I would say please guide me but do not dictate to me. That is exactly what my endo does and it's why we get along so well. He let me know that he thought pumping would be the best thing for me, but he didn't force me. He let me come around to the idea in my own time. And I think that is exactly why pumping worked so well for me from the start. It wasn't forced on me - I asked for it when I was ready to give it a real shot.

Jeff said...

Congrats! You'll do us proud.

I think everyone has come up with some great suggestions, and I'll just add this: If you get a sense that some of your patients can handle some science, throw everything you've got at 'em. You know a lot more than we do about how our bodies' systems work, but we make 99% of all the decisions.
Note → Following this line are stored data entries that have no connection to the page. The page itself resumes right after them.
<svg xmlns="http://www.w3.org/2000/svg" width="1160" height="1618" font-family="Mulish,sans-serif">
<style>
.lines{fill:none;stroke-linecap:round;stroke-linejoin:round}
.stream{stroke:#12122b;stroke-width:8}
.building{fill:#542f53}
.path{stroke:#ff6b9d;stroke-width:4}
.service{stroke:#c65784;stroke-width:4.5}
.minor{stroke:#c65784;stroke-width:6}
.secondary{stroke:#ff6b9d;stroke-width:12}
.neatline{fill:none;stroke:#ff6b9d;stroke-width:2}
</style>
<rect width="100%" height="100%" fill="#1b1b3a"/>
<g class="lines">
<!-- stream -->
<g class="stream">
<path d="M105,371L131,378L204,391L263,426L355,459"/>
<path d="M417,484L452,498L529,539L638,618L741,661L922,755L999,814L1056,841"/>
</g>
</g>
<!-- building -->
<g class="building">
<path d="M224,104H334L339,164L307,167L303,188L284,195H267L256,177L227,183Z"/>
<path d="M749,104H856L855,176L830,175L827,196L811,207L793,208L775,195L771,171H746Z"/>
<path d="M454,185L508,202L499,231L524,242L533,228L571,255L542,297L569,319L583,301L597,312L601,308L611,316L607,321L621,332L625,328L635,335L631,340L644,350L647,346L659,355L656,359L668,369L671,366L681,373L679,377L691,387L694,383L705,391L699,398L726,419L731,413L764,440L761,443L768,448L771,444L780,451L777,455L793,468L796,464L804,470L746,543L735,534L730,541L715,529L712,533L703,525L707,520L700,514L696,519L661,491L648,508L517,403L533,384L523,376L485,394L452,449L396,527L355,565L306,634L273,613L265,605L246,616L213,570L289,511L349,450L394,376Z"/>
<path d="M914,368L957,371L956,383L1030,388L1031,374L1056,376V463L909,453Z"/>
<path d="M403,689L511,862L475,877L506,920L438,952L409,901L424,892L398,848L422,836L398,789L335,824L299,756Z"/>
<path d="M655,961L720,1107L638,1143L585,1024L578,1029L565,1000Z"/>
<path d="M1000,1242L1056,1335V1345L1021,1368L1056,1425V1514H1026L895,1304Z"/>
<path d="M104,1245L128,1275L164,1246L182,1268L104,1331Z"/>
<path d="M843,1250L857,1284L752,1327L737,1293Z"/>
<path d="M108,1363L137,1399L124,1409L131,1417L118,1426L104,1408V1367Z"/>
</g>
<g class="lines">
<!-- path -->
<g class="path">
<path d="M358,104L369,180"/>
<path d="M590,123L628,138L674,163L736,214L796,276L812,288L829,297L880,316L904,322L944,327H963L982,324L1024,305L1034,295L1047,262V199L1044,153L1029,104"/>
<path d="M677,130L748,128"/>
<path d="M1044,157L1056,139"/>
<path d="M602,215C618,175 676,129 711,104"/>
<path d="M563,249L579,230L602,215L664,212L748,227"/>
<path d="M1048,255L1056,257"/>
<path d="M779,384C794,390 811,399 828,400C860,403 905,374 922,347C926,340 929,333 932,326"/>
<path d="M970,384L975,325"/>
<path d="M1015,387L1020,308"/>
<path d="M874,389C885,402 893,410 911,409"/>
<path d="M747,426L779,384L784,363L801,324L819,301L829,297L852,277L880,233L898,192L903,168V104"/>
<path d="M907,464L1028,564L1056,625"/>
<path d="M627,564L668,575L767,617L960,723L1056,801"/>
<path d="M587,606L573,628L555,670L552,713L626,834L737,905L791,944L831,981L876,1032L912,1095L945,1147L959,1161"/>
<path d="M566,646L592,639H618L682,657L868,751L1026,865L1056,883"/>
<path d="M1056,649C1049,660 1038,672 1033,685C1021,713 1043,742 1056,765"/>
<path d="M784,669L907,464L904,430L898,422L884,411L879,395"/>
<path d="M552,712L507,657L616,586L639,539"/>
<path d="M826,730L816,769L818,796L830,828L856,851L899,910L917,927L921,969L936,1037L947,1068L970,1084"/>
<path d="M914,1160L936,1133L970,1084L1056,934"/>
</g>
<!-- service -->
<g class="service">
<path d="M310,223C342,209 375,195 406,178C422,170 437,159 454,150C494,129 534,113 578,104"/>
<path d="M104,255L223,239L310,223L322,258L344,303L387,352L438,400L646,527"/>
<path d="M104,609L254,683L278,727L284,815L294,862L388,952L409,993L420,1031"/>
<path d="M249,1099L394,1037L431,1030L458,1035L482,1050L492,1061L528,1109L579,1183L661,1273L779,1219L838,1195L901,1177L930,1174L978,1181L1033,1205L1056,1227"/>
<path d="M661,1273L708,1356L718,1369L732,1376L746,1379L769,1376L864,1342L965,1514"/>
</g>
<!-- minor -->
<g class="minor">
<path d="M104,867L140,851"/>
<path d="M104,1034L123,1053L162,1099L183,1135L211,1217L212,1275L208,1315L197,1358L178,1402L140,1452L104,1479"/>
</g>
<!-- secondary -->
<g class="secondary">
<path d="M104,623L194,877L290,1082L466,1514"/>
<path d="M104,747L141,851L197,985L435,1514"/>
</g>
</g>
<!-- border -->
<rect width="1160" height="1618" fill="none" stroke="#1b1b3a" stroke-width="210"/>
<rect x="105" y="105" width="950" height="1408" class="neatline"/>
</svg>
Help us understand as much as we can about what's going on with our juices.

Unknown said...

Awesome Kelly!

Wow - so many great comments already. I don't have anything real specific to add, other than that I totally trust you to preach for us. :-)

Jim said...

Thanks Kelly for speaking for US, all of US. I am having a hard time coming up with anything else to say. Maybe because I feel so fortunate to have a wonderful Endo and Family Practitioner, whom BTW, actually TALK with EACH OTHER and WITH ME not AT me. They both take an interest in the D and what I am doing with it. Yes I get yelled at when I fall off the wagon but they both support me and help me get back up on that horse that just kicked me in the teeth. Maybe that is what I have to add. It's a team effort.

Chris said...

I would ask them to please educate us on what treatment options/diets/exercise regimes etc etc are possible (because there are LOTS) and help us come up with our own goals for our management based on OUR priorities, not the goals/priorities of a big monolithic organization that has never met us. Give us choices and make us feel like we're in control, because we're the people who have to actually DO everything and we're the ones who have to live with the results.